Sin embargo, el recuerdo más vívido de Auster era la película Smoke, de mediados de los 90. Harvey Keitel como Auggie Wren siempre me recordó a mi padre. Ese mundo interior secreto y misterioso. Inaccesible. La nobleza y la aspereza conjugadas en la ternura.

Mi padre nunca había sido mi amigo, pero siempre era hermoso tenerlo cerca. Lo mismo me pasaba con Auggie y su tienda de tabaco. (Mi padre fumaba demasiado). (Uno de ellos no iba a infartar jamás).

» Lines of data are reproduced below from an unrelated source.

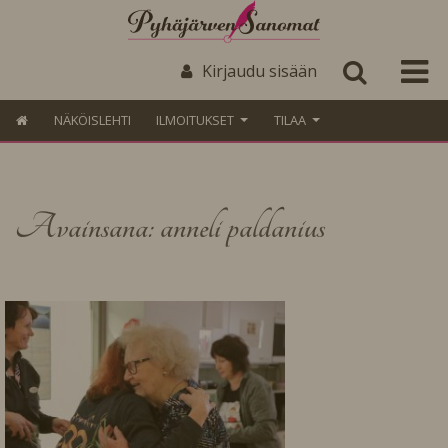
Kirjaudu sisään
NÄKÖISLEHTI
ILMOITUKSET
TILAA
Avainsana: anneli paldanius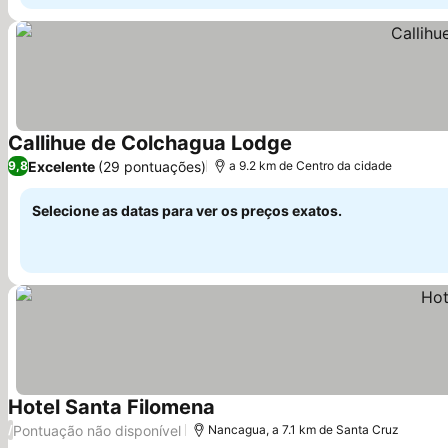
Callihue de Colchagua Lodge
Excelente
(29 pontuações)
9,8
a 9.2 km de Centro da cidade
Selecione as datas para ver os preços exatos.
Hotel Santa Filomena
Pontuação não disponível
/
Nancagua, a 7.1 km de Santa Cruz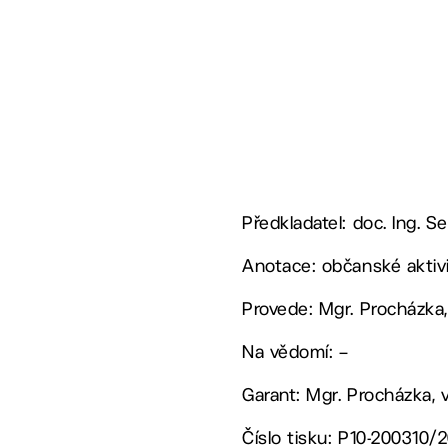
Předkladatel: doc. Ing. 
Anotace: občanské aktivi
Provede: Mgr. Procházka
Na vědomí: –
Garant: Mgr. Procházka, 
Číslo tisku: P10-200310/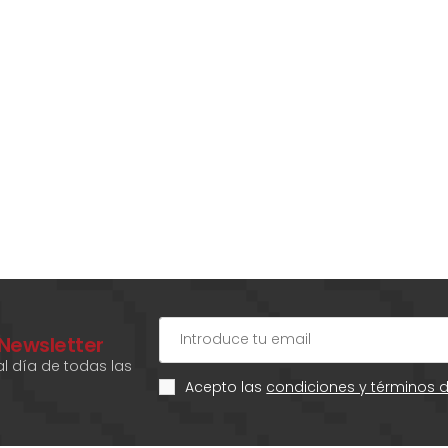
 Newsletter
l día de todas las
Acepto las
condiciones y términos 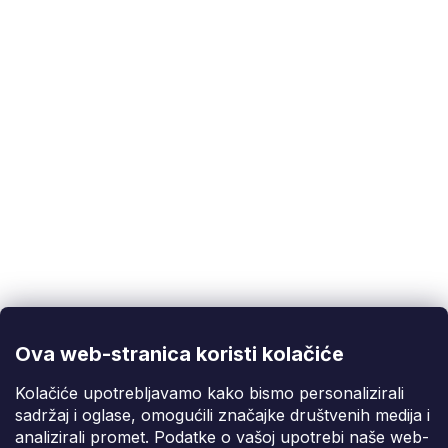
prekidač
Korisnička podrška
(Pon-Pet: 9:00-16:00):
info@fixito.hr
@fixito
@fixito
Ova web-stranica koristi kolačiće
Fixito
Kolačiće upotrebljavamo kako bismo personalizirali
sadržaj i oglase, omogućili značajke društvenih medija i
Kupnja
analizirali promet. Podatke o vašoj upotrebi naše web-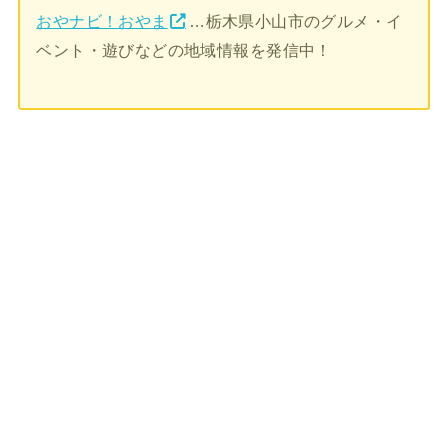
おやナビ！おやま
…栃木県小山市のグルメ・イ
ベント・遊びなどの地域情報を発信中！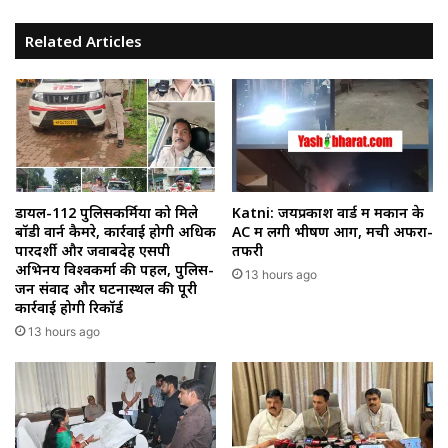
Related Articles
डायल-112 पुलिसकर्मियों को मिले
Katni: जयप्रकाश वार्ड में मकान के
बॉडी वार्न कैमरे, कार्रवाई होगी अधिक
AC में लगी भीषण आग, मची अफरा-
पारदर्शी और जवाबदेह एसपी
तफरी
अभिनय विश्वकर्मा की पहल, पुलिस-
13 hours ago
जन संवाद और घटनास्थल की पूरी
कार्रवाई होगी रिकॉर्ड
13 hours ago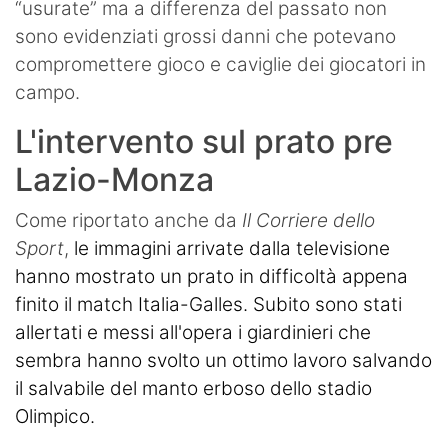
“usurate” ma a differenza del passato non
sono evidenziati grossi danni che potevano
compromettere gioco e caviglie dei giocatori in
campo.
L'intervento sul prato pre
Lazio-Monza
Come riportato anche da
Il Corriere dello
Sport
,
le immagini arrivate dalla televisione
hanno mostrato un prato in difficoltà appena
finito il match Italia-Galles. Subito sono stati
allertati e messi all'opera i giardinieri che
sembra hanno svolto un ottimo lavoro salvando
il salvabile del manto erboso dello stadio
Olimpico.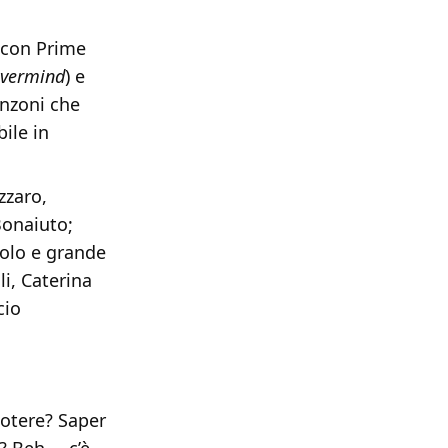
e con Prime
vermind
) e
nzoni che
ile in
zzaro,
Bonaiuto;
colo e grande
i, Caterina
cio
potere? Saper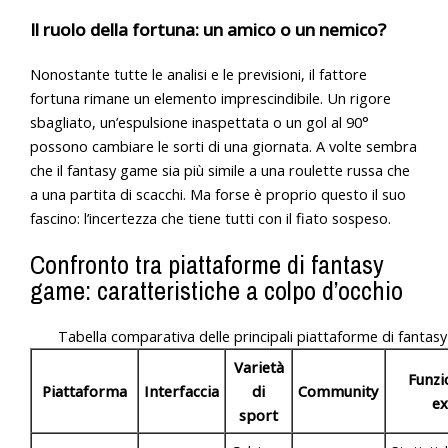
Il ruolo della fortuna: un amico o un nemico?
Nonostante tutte le analisi e le previsioni, il fattore
fortuna rimane un elemento imprescindibile. Un rigore
sbagliato, un’espulsione inaspettata o un gol al 90°
possono cambiare le sorti di una giornata. A volte sembra
che il fantasy game sia più simile a una roulette russa che
a una partita di scacchi. Ma forse è proprio questo il suo
fascino: l’incertezza che tiene tutti con il fiato sospeso.
Confronto tra piattaforme di fantasy
game: caratteristiche a colpo d’occhio
Tabella comparativa delle principali piattaforme di fanta
Varietà
Funzi
Piattaforma
Interfaccia
di
Community
ex
sport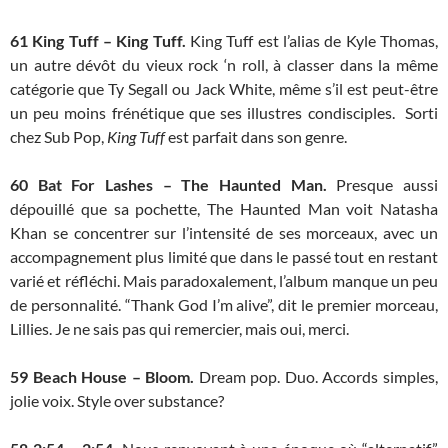
61
King Tuff – King Tuff.
King Tuff est l’alias de Kyle Thomas,
un autre dévôt du vieux rock ‘n roll, à classer dans la même
catégorie que Ty Segall ou Jack White, même s’il est peut-être
un peu moins frénétique que ses illustres condisciples. Sorti
chez Sub Pop,
King Tuff
est parfait dans son genre.
60 Bat For Lashes – The Haunted Man.
Presque aussi
dépouillé que sa pochette, The Haunted Man voit Natasha
Khan se concentrer sur l’intensité de ses morceaux, avec un
accompagnement plus limité que dans le passé tout en restant
varié et réfléchi. Mais paradoxalement, l’album manque un peu
de personnalité. “Thank God I’m alive”, dit le premier morceau,
Lillies. Je ne sais pas qui remercier, mais oui, merci.
59
Beach House – Bloom.
Dream pop. Duo. Accords simples,
jolie voix. Style over substance?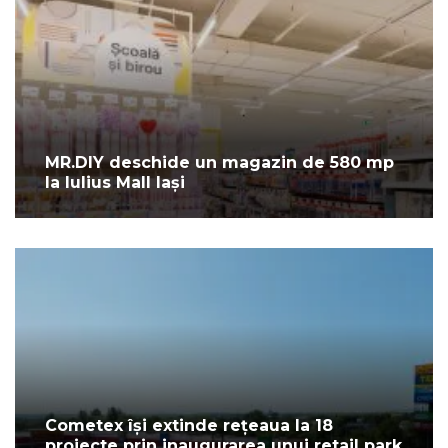
MR.DIY deschide un magazin de 580 mp
la Iulius Mall Iași
Cometex își extinde rețeaua la 18
proiecte prin inaugurarea unui retail park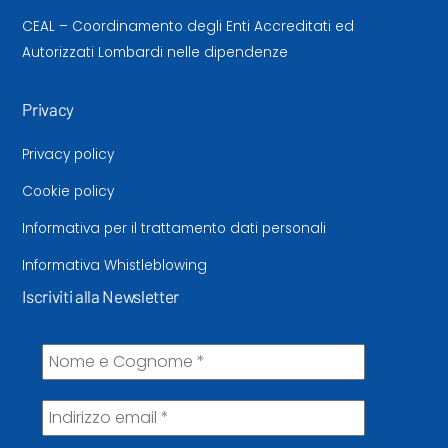
CEAL – Coordinamento degli Enti Accreditati ed
Autorizzati Lombardi nelle dipendenze
Privacy
Privacy policy
Cookie policy
Informativa per il trattamento dati personali
Informativa Whistleblowing
Iscriviti alla Newsletter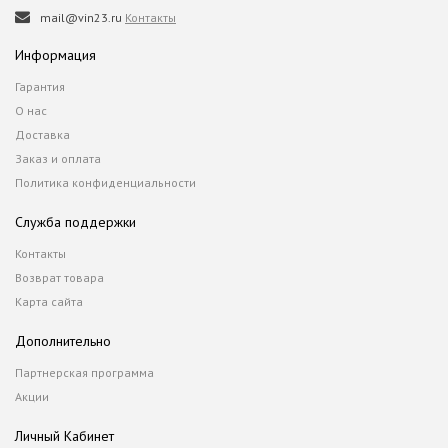
mail@vin23.ru
Контакты
Информация
Гарантия
О нас
Доставка
Заказ и оплата
Политика конфиденциальности
Служба поддержки
Контакты
Возврат товара
Карта сайта
Дополнительно
Партнерская программа
Акции
Личный Кабинет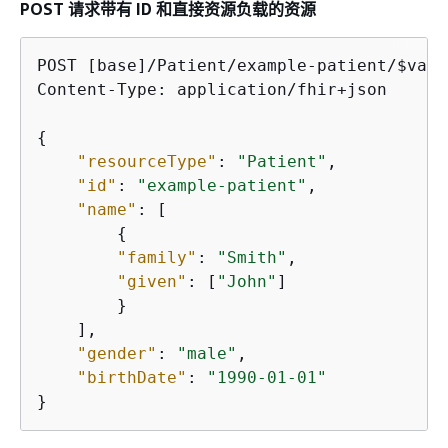
POST 请求带有 ID 和直接资源负载的资源
POST [base]/Patient/example-patient/$vali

La película era suave y melancólica. Giraba en torno a una anécdota simple: el duelo de un escritor por la pérdida de su mujer, y el enojo de un hijo por la desaparición de un padre. Todo unido por los ojos de Auggie y su capacidad de escuchar el entorno con sentido práctico.

Entonces vi La invención de la soledad. No conocía ese título. El primer párrafo hablaba de una llamada inoportuna, una llamada que anunciaba una muerte. La muerte del padre de Paul Auster. Es decir, aquel era mi libro.

Y resultó que el padre de Paul Auster tenía tantas similitudes con el mío que me pareció ridículo. Leí de un tirón la mitad del libro. No comí, no dormí, necesitaba saber cómo hacer para salir del duelo. Para dejar de extrañar.

La mayoría de los libros no dan respuestas. Pero ese, en particular, logró sacarme de una tristeza que yo no entendía. El pasado iba a estar ahí siempre. Yo, que había exigido un abrazo y compresión de mi padre, jamás le había dicho que lo quería. Jamás había reconocido que, a pesar de ser tan distinto a mí, su imagen afeitándose, mientras nos preguntaba qué necesitábamos en el día, era lo que más felicidad y tranquilidad me había dado jamás.

Nunca me despedí. Nunca le dije perdón, papá. No lo llamaba papá: era Ramón para mí, que lo amé tanto. Hice muchas imbecilidades que lo avergonzaron.

Pero con La invención de la soledad comprendí que el pasado colgará para siempre allí donde lo dejemos. Escondido, tras una puerta, o a la vista, para saludarlo con humildad y esperanza. Mi padre ya no estaba. Al igual que el de Auster, se había ido de un momento a otro. Ambos teníamos la dolorosa sensación de que en cualquier momento podían entrar por la puerta.

El pasado también se puede inventar, como la soledad.

***

Veinte años después, estaba ordenando mis libros, en otra casa, junto a mis hijas. Una torre demasiado alta cayó sobre la televisión y casi la destruye.

La mayoría eran libros de Paul Auster. Vera, mi hija, me preguntó por ese autor que aparecía tantas veces, y agregó que un día los libros nos iban a tapar a todos y no íbamos a poder salir.

Lo que Vera ni yo sabíamos era que esa misma tarde, en su casa del elegante Park Slope, Paul Auster moría de cáncer de pulmón (Smoke). Y nosotros, por un accidente doméstico, estábamos hablando de él. Y de los muertos que más extrañamos en nuestras vidas.